Classical and Intuitionistic Subexponential Logics are Equally Expressive

TL;DR

This paper demonstrates that classical and intuitionistic subexponential logics are equally expressive by establishing a systematic encoding that preserves derivations, challenging the common view of their asymmetry in expressivity.

Contribution

It introduces a systematic encoding for subexponential logics that shows their expressive equivalence, including new and known adequacy results for substructural logics.

Findings

A bijection between focused derivations in classical and intuitionistic subexponential logics.

Encoding modifications can eliminate the asymmetry in expressivity.

New adequacy theorems for substructural logics derived from specific encodings.

Abstract

It is standard to regard the intuitionistic restriction of a classical logic as increasing the expressivity of the logic because the classical logic can be adequately represented in the intuitionistic logic by double-negation, while the other direction has no truth-preserving propositional encodings.
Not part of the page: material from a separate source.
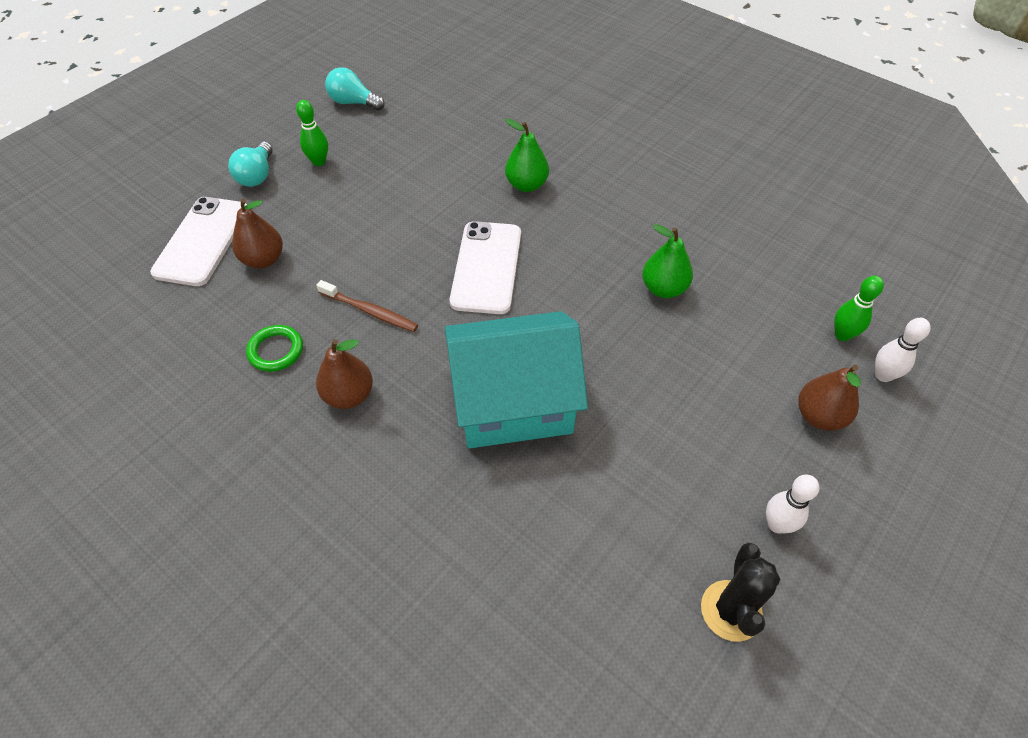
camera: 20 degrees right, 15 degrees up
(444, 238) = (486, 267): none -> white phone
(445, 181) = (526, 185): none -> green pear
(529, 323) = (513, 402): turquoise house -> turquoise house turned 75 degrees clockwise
We show here that subexponential logic, which is a family of substructural refinements of classical logic, each parametric over a preorder over the subexponential connectives, does not suffer from this asymmetry if the preorder is systematically modified as part of the encoding. Precisely, we show a bijection between synthetic (i.e., focused) partial sequent derivations modulo a given encoding. Particular instances of our encoding for particular subexponential preorders give rise to both known and novel adequacy theorems for substructural logics.